Tantalising! And how is Gawain being received?

A few rather nice quotes from reviewers describe it thus:

‘The cast of characters in this book were funny and they seemed authentic. Gawain’s comrades were equally lacking in sense when it came to decisions’

Bookphenomena

‘The battle scenes are superb. They’re so well described and exciting, and I can really picture what’s happening. Unsurprisingly, not everyone is safe!’

Krakentoagoodbook

‘I thoroughly enjoyed the story especially as it picked up towards the end, and it ended in a twist that I did not see coming’

Eryn Oliver

I bet you’re delighted with those responses to Gawain. What else have you brought along and why have you brought it?

I have my traditional snack of dark chocolate cranberries (I may have a problem!), the delightful music of Queen in the background, and beside me as ever is one of my faithful swords.  Within reach is my hand-and-a-half sword, the same one which, many years ago, I used to cut my wedding cake.

My goodness James, how did I not know about chocolate cranberries!

Thanks so much for staying in with me to introduce Gawain. You share out some of those cranberries and I’ll give Linda’s Book Bag readers a few more details about Gawain:

Gawain

Gawain is the first book of the new series by JP Harker, author of Caledon Saga. Gawain follows the early lives of Arthur’s knights and the eventual formation of Camelot. Fast-paced, historically grounded re-imagining of Arthurian myth, it is focusing on a flawed hero and a sympathetic antagonist. It takes place in a semi-fantasized Dark Age Britain. Here, Romanized nations clash with each other, with the remnants of the Celtic peoples, and with the slowly encroaching Saxons.

In this book a young Gawain is embarking on his first test as a future warrior of Camelot. After accepting his challenge at the Beltane feast, Gawain defies his father to travel north and face this new enemy, unaware that the Picts are massing for an attack on his father’s kingdom. Leading them is Mhari, a tribal chief with her own goals and dreams for the north. The courage and morality of both characters is challenged, culminating in a final conflict where Gawain inadvertently proves his worth to a disguised Merlin. Themes include religion (the mixed Christian and Pagan world), temptation versus nobility, and sexual morality.

Published on 28th May 2021, Gawain is available for purchase here.

About JP Harker

JP Harker is the pen-name of James Thomas, a mild-mannered hospital clerk and martial arts instructor from Glamorgan, South Wales.
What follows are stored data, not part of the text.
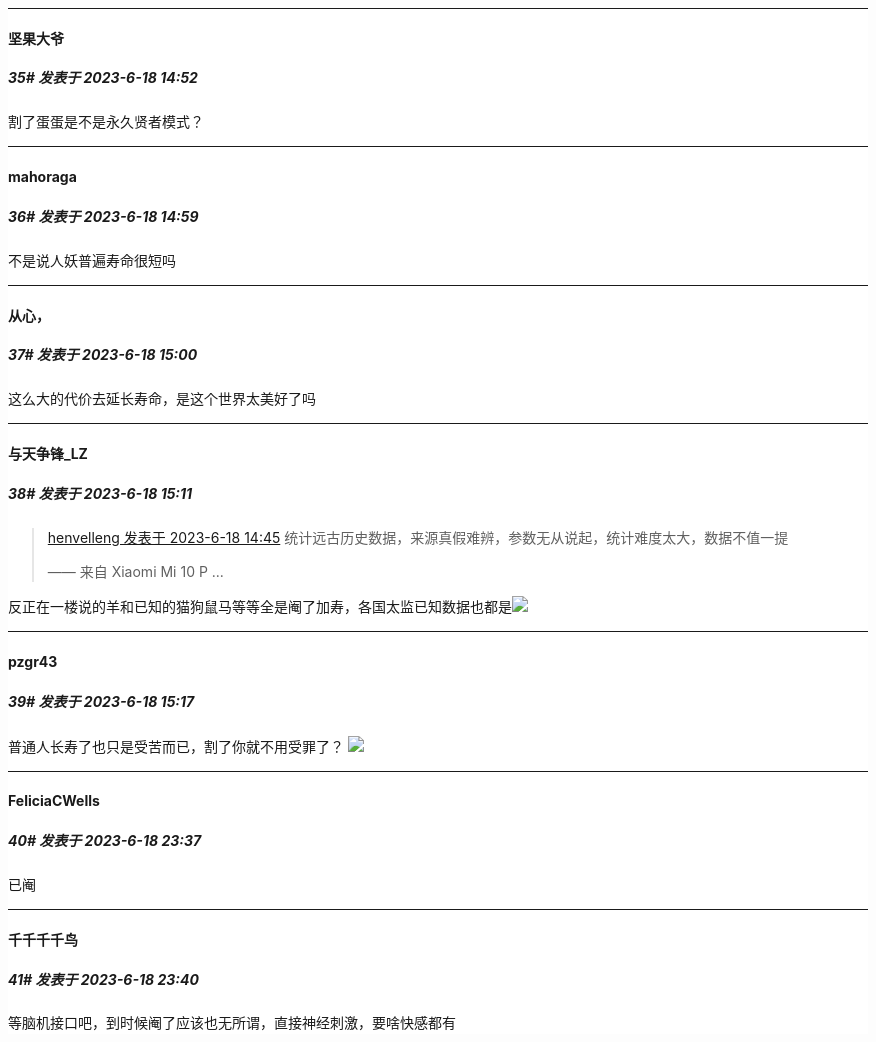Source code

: *****

####  坚果大爷  
##### 35#       发表于 2023-6-18 14:52

割了蛋蛋是不是永久贤者模式？

*****

####  mahoraga  
##### 36#       发表于 2023-6-18 14:59

不是说人妖普遍寿命很短吗

*****

####  从心，  
##### 37#       发表于 2023-6-18 15:00

这么大的代价去延长寿命，是这个世界太美好了吗

*****

####  与天争锋_LZ  
##### 38#       发表于 2023-6-18 15:11

<blockquote><a href="httphttps://bbs.saraba1st.com/2b/forum.php?mod=redirect&amp;goto=findpost&amp;pid=61331160&amp;ptid=2140487" target="_blank">henvelleng 发表于 2023-6-18 14:45</a>
统计远古历史数据，来源真假难辨，参数无从说起，统计难度太大，数据不值一提

—— 来自 Xiaomi Mi 10 P ...</blockquote>
反正在一楼说的羊和已知的猫狗鼠马等等全是阉了加寿，各国太监已知数据也都是<img src="https://static.saraba1st.com/image/smiley/face2017/067.png" referrerpolicy="no-referrer">

*****

####  pzgr43  
##### 39#       发表于 2023-6-18 15:17

普通人长寿了也只是受苦而已，割了你就不用受罪了？ <img src="https://static.saraba1st.com/image/smiley/face2017/049.png" referrerpolicy="no-referrer"> 

*****

####  FeliciaCWells  
##### 40#       发表于 2023-6-18 23:37

已阉

*****

####  千千千千鸟  
##### 41#       发表于 2023-6-18 23:40

等脑机接口吧，到时候阉了应该也无所谓，直接神经刺激，要啥快感都有
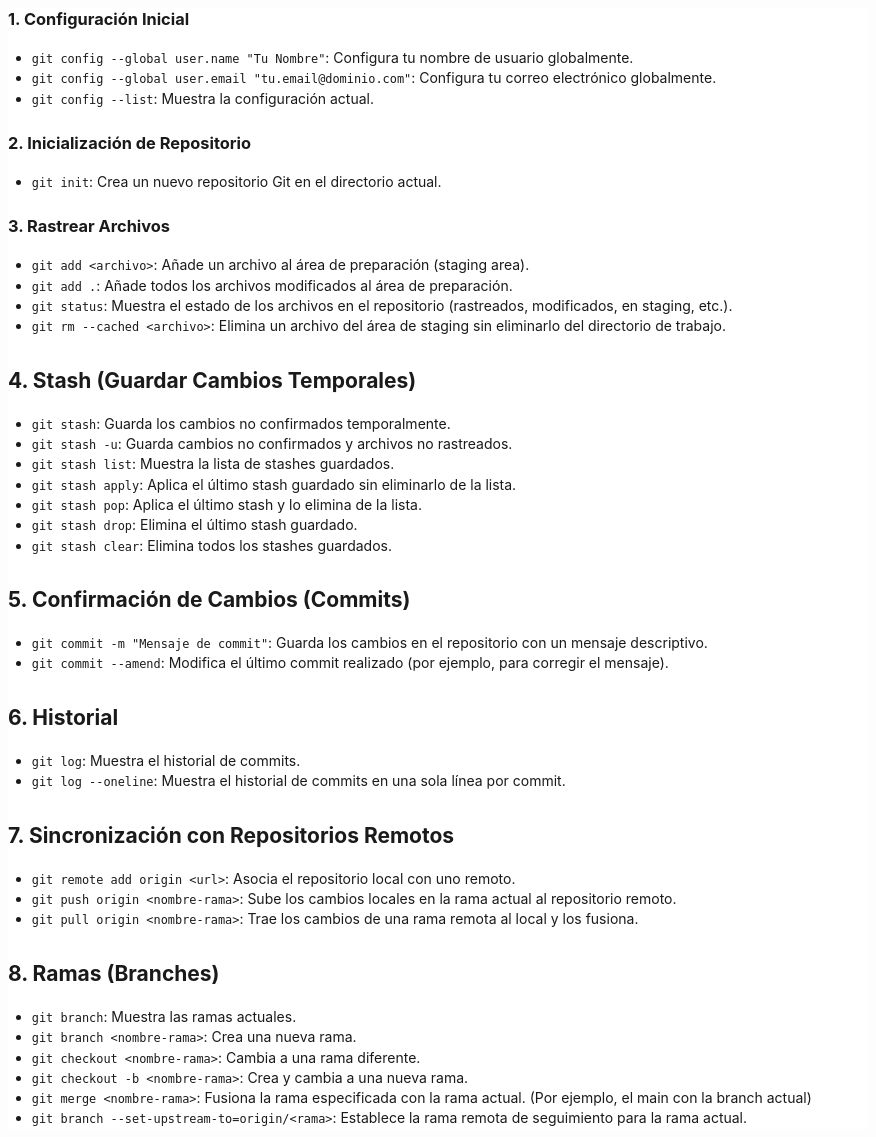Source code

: ### 1. Configuración Inicial
- `git config --global user.name "Tu Nombre"`: Configura tu nombre de usuario globalmente.
- `git config --global user.email "tu.email@dominio.com"`: Configura tu correo electrónico globalmente.
- `git config --list`: Muestra la configuración actual.

### 2. Inicialización de Repositorio
- `git init`: Crea un nuevo repositorio Git en el directorio actual.

### 3. Rastrear Archivos
- `git add <archivo>`: Añade un archivo al área de preparación (staging area).
- `git add .`: Añade todos los archivos modificados al área de preparación.
- `git status`: Muestra el estado de los archivos en el repositorio (rastreados, modificados, en staging, etc.).
- `git rm --cached <archivo>`: Elimina un archivo del área de staging sin eliminarlo del directorio de trabajo.

## 4. Stash (Guardar Cambios Temporales)

- `git stash`: Guarda los cambios no confirmados temporalmente.
- `git stash -u`: Guarda cambios no confirmados y archivos no rastreados.
- `git stash list`: Muestra la lista de stashes guardados.
- `git stash apply`: Aplica el último stash guardado sin eliminarlo de la lista.
- `git stash pop`: Aplica el último stash y lo elimina de la lista.
- `git stash drop`: Elimina el último stash guardado.
- `git stash clear`: Elimina todos los stashes guardados.

## 5. Confirmación de Cambios (Commits)

- `git commit -m "Mensaje de commit"`: Guarda los cambios en el repositorio con un mensaje descriptivo.
- `git commit --amend`: Modifica el último commit realizado (por ejemplo, para corregir el mensaje).

## 6. Historial

- `git log`: Muestra el historial de commits.
- `git log --oneline`: Muestra el historial de commits en una sola línea por commit.

## 7. Sincronización con Repositorios Remotos

- `git remote add origin <url>`: Asocia el repositorio local con uno remoto.
- `git push origin <nombre-rama>`: Sube los cambios locales en la rama actual al repositorio remoto.
- `git pull origin <nombre-rama>`: Trae los cambios de una rama remota al local y los fusiona.

## 8. Ramas (Branches)

- `git branch`: Muestra las ramas actuales.
- `git branch <nombre-rama>`: Crea una nueva rama.
- `git checkout <nombre-rama>`: Cambia a una rama diferente.
- `git checkout -b <nombre-rama>`: Crea y cambia a una nueva rama.
- `git merge <nombre-rama>`: Fusiona la rama especificada con la rama actual. (Por ejemplo, el main con la branch actual)
- `git branch --set-upstream-to=origin/<rama>`: Establece la rama remota de seguimiento para la rama actual.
Having studied archaeology at university, specializing in Roman Britain, James first tried his hand at writing historical and fantasy fiction as a student, involving a lot of trial and error. In 2014 he started taking writing seriously and began work on a fantasy world, which led to the creation of the Caledon Saga. Gawain is the first book of his new series, following the early lives of Arthur’s knights and the eventual formation of Camelot.